** Stated problem **
Please continue the mailing-list message about lifting type-equality proofs through type constructors, starting after its last sentence.

* BEGIN Text passage *

Hi

On 18 Mar 2009, at 15:00, Conal Elliott wrote:

I use these defs:

-- | Lift proof through a unary type constructor
liftEq :: a :=: a' -> f a :=: f a'
liftEq Refl = Refl

-- | Lift proof through a binary type constructor (including '(,)')
liftEq2 :: a :=: a' -> b :=: b' -> f a b :=: f a' b'
liftEq2 Refl Refl = Refl

-- | Lift proof through a ternary type constructor (including '(,,)')
liftEq3 :: a :=: a' -> b :=: b' -> c :=: c' -> f a b c :=: f a' b' c'
liftEq3 Refl Refl Refl = Refl

Makes you want kind polymorphism, doesn't it?
Then we could just have

  (=$=) :: f :=: g -> a :=: b -> f a :=: g b

Maybe the liftEq_n's are the way to go (although
we called them "resp_n" when I was young), but
they don't work for higher kinds.

* END Text passage *
* BEGIN Supplied entries *

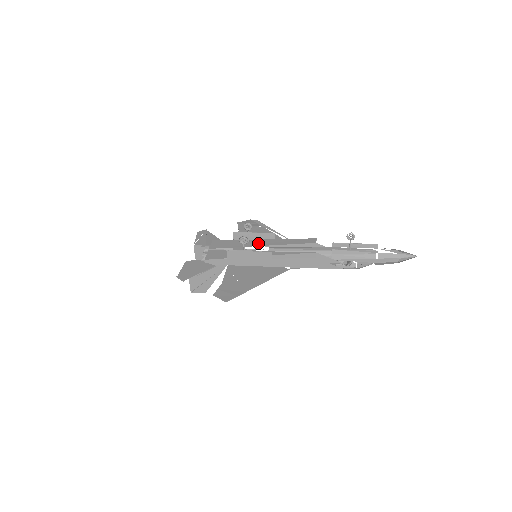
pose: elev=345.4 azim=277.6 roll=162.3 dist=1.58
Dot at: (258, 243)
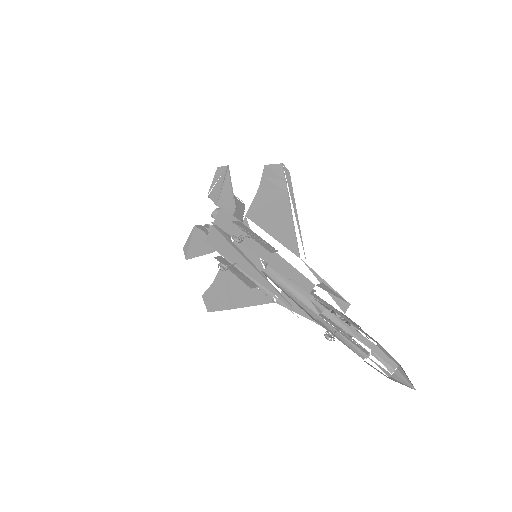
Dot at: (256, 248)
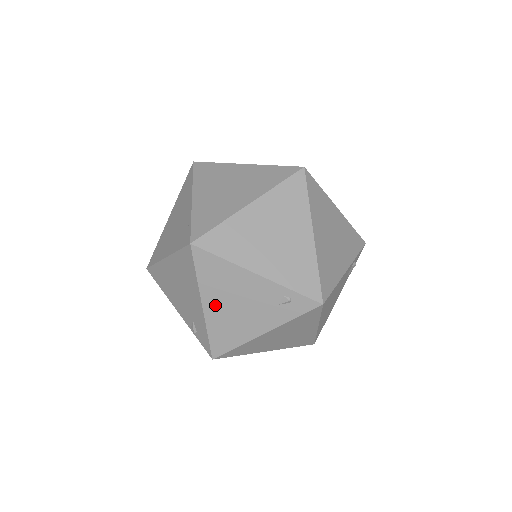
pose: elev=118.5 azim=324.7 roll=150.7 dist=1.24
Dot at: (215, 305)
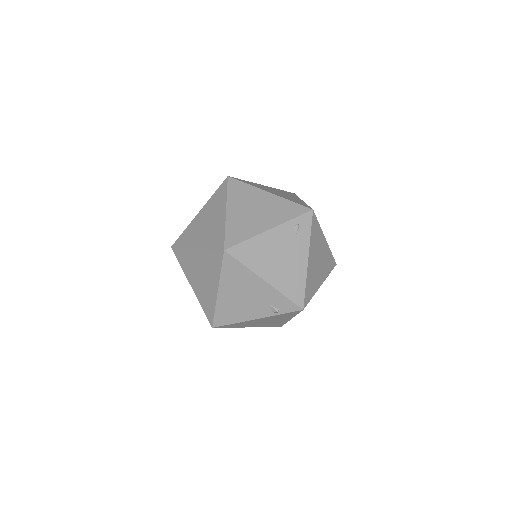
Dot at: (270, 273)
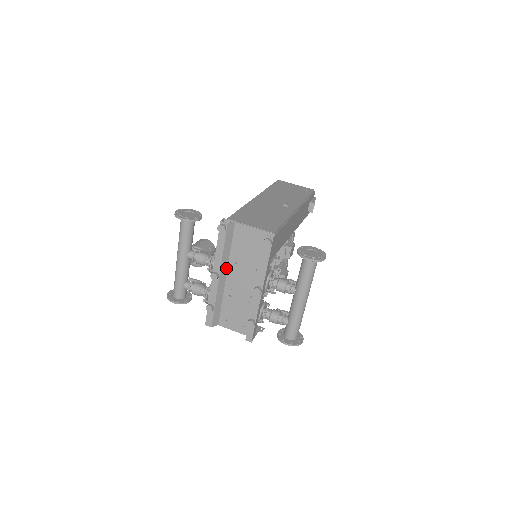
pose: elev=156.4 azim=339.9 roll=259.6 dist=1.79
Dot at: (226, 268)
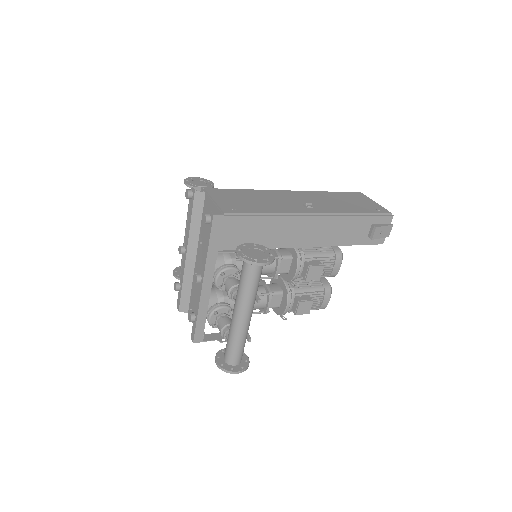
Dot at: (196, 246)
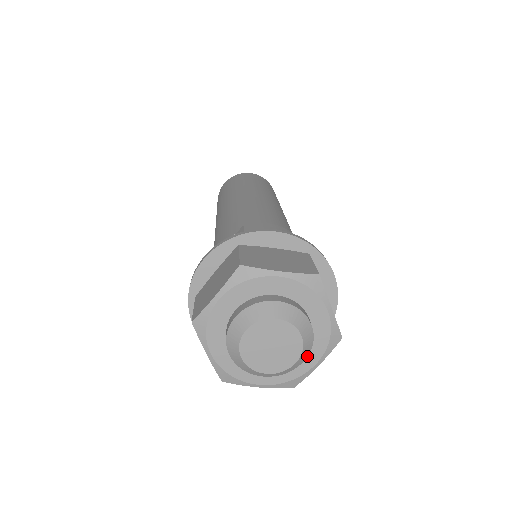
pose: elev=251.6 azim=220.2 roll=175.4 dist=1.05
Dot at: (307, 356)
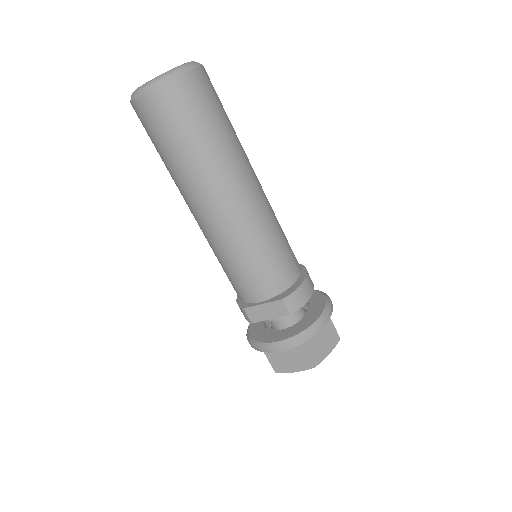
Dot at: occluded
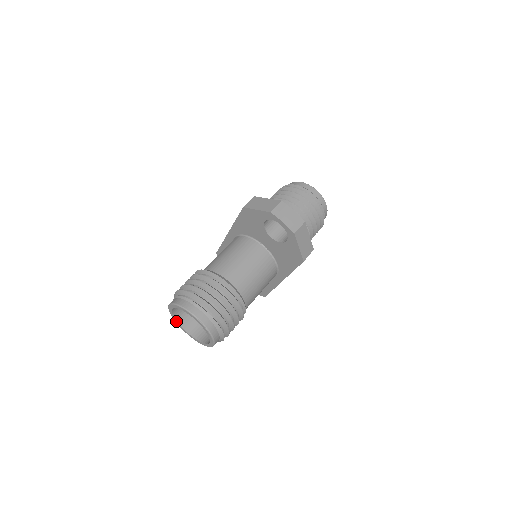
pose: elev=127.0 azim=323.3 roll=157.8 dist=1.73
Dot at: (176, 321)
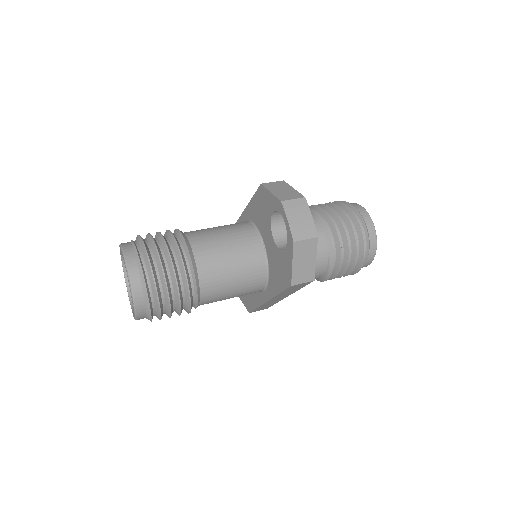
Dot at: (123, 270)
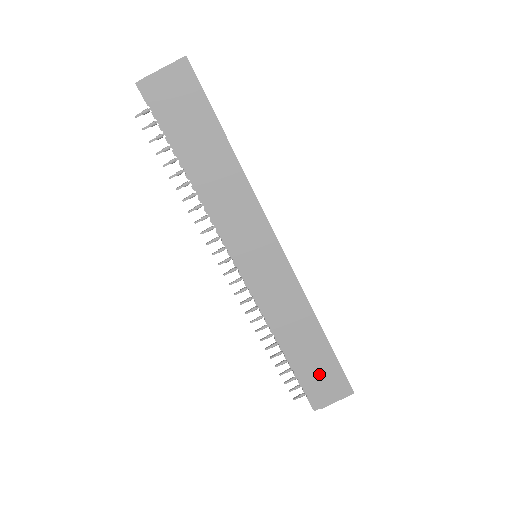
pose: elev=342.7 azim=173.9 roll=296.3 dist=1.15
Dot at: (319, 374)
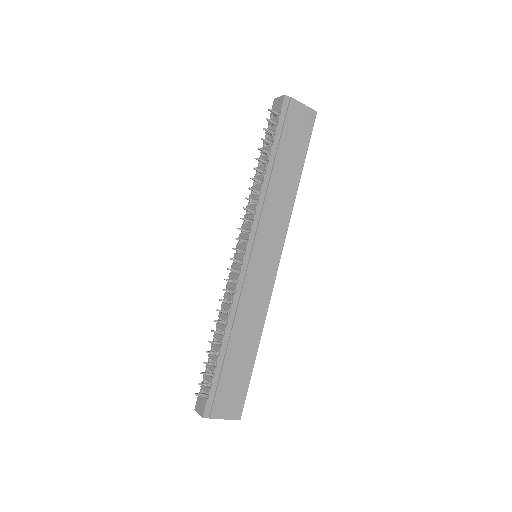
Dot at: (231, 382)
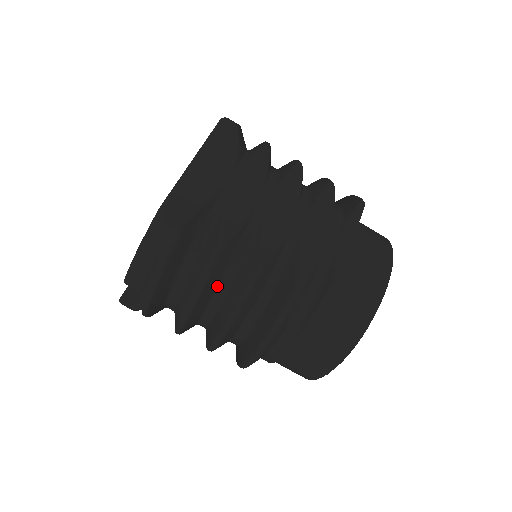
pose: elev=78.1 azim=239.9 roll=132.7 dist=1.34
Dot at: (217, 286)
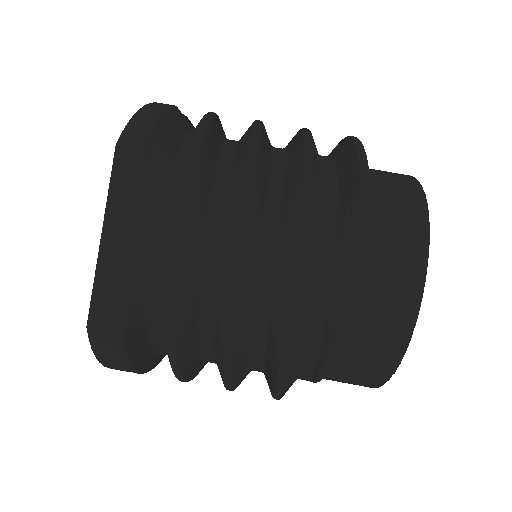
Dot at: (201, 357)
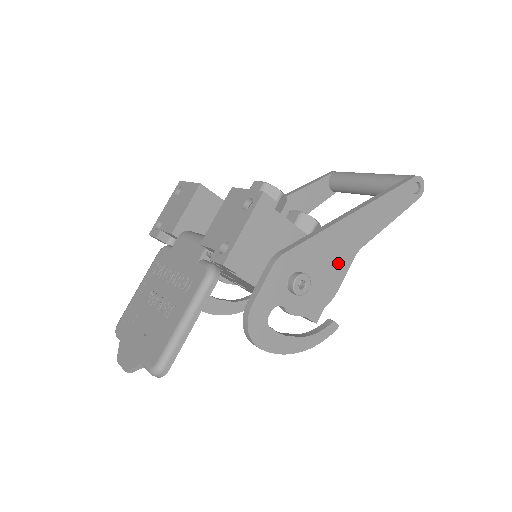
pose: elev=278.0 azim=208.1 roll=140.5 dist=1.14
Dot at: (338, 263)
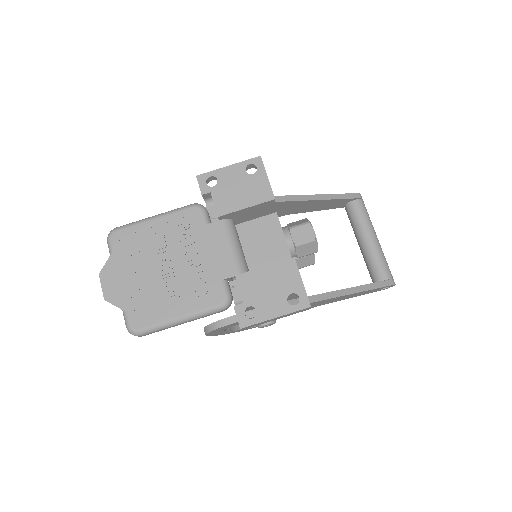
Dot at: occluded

* END Supplied entries *

** The output **
An alternative ghastly hack might be

> data PackT2T (f :: * -> *)

> (=$=) :: (PackT2T f :=: PackT2T g) ->
>          (a :=: b) -> (f a :=: g b)
> Refl =$= Refl = Refl

But now you need a packer and an application for
each higher kind. Or some bonkers type-level
programming.

This one will run and run...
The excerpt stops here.